ゲノムワイドに分布した23,381個のマイクロサテライトマーカー（平均間隙130.3kb）を対象とした関連解析を行った。一次スクリーニング終了後、3,077マーカーで少なくとも1つの統計解析法について有意差を示した。それら3,077マーカーを使用して2次スクリーニングを行った結果、339マーカーにおいて依然として有意差が確認され、また、1次スクリーニングの結果との再現性も確認できた。pooled DNAを使用した関連解析で検出された有意差を確認するため、個別試料を用いたタイピングを行ったところ、3つのマイクロサテライトマーカー(マーカー名 : NA1.3, NA2.3, NA3.4)で顕著に低いp値を示した(p＜0.1001)。これら3マーカー周辺領域をナルコレプシーの候補領域とした。2マーカー (NA1.3, NA3.4) は21番染色体上に、1マーカー (NA2.3) は2番染色体上に存在した。これらの領域は、ナルコレプシーの新規候補領域である。

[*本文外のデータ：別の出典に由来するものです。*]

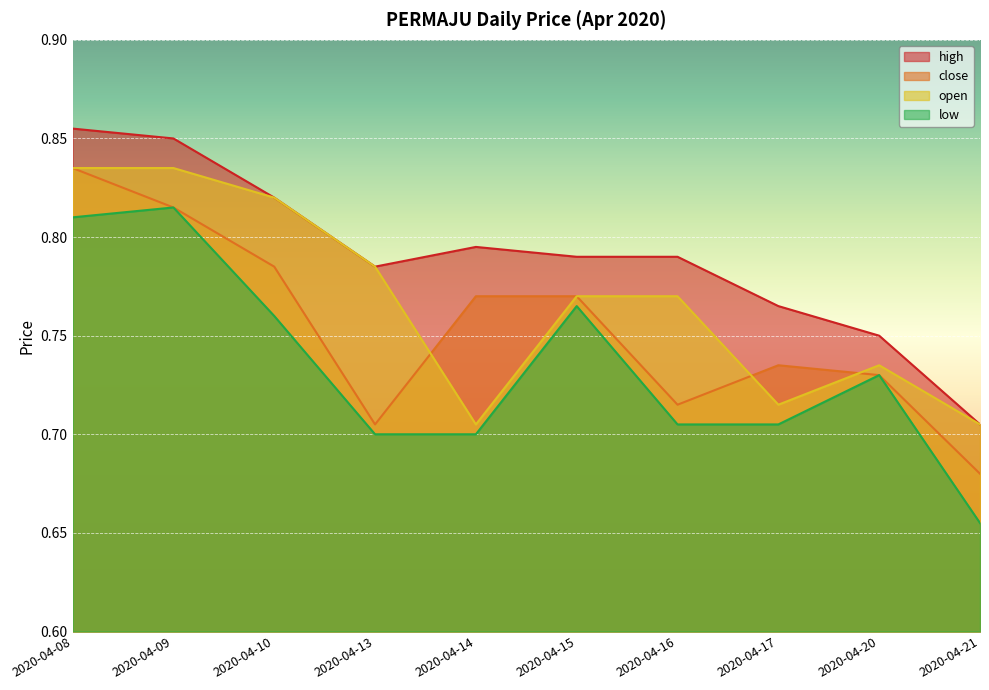

Reading right to left, list all the values displayed in this chart.

close: 0.7	0.7	0.7	0.7	0.8	0.8	0.7	0.8	0.8	0.8
open: 0.7	0.7	0.7	0.8	0.8	0.7	0.8	0.8	0.8	0.8
high: 0.7	0.8	0.8	0.8	0.8	0.8	0.8	0.8	0.8	0.9
low: 0.7	0.7	0.7	0.7	0.8	0.7	0.7	0.8	0.8	0.8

関連が確認された3マイクロサテライトマーカー周辺の500-700kbをカバーする領域をさらに詳細に設定したマイクロサテライトマーカーを用いて検討することで、ナルコレプシー候補領域を狭めた。Fine mappingの結果、3マーカーの近傍マーカーにおいても同様に有意差を示した。特に、NA3.4マーカーから70bk離れたマーカー (NA3.L) は、NA3.4マーカーよりも強い関連を示した (p=0.00045)。以上のマイクロサテライトマーカーを用いた解析から、マーカーNA1.3周辺42kb、NA2.3周辺100kb、NA3.4周辺70kbまで候補領域を狭めることができた。

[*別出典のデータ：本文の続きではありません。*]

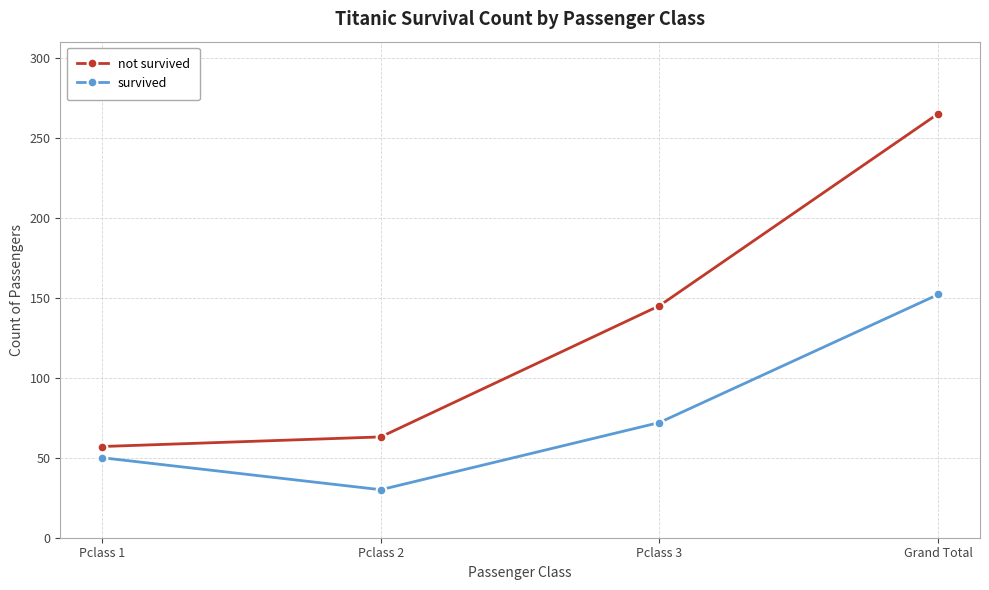

The value of survived at Pclass 1 is 50. True or false?

True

さらに候補領域を狭めるため、平均5kb間隔で設定したSNPを使用し、患者190名対照者190名の個別試料を用いて解析を行ったところ、3マーカー近傍において有意差に至るSNPsを複数見出した。特に強い関連を示したNA3.Lマーカー近傍の2つのSNPs (C-7: p=0.0010、C-4: p=0.0016) について全個別試料を用いた解析を行った結果、マイクロサテライトマーカーよりも強い関連を示した(p=0.0002, OR=5.4, p＜0.0001, OR=7.02)。さらにD'を指標として連鎖不平衡がどの程度及ぶか検討したところ、NA3.Lマイクロサテライトマーカーと近傍の2つのSNPsは1つの連鎖不平衡ブロックに入ることがわかった。したがって、このブロックの中に何らかのナルコレプシー感受性遺伝子が存在する可能性が示唆された。このブロックの中には既知の遺伝子は存在しないが、隣接して3つの予測遺伝子が報告されていることから新規遺伝子の存在が示唆される。またその中の2つはヒト脳由来cDNAを用いたRT-PCRにより、脳での発現が示された。

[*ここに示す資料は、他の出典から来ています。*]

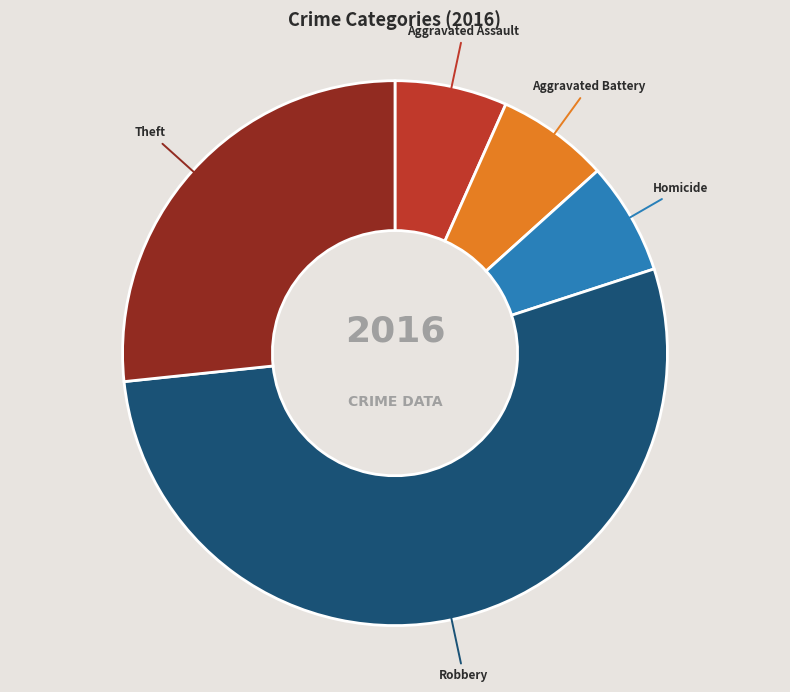

How many segments does this pie chart have?

5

以上、本論文は新たな疾患感受性領域を同定するために提案された新たな戦略により、網羅的な解析を行う事が可能であることを示した。また、その方法を用いてヒトナルコレプシーの解析を行い、新たな感受性領域の同定を行った。今回用いた戦略は高血圧や糖尿病といった他の多因子疾患における疾患感受性領域の同定にも応用できる事、また、今回同定された領域は新たなナルコレプシー感受性領域であり、今後のナルコレプシー研究の発展に大きく貢献すると考えられ、学位の授与に値するものと考えられる。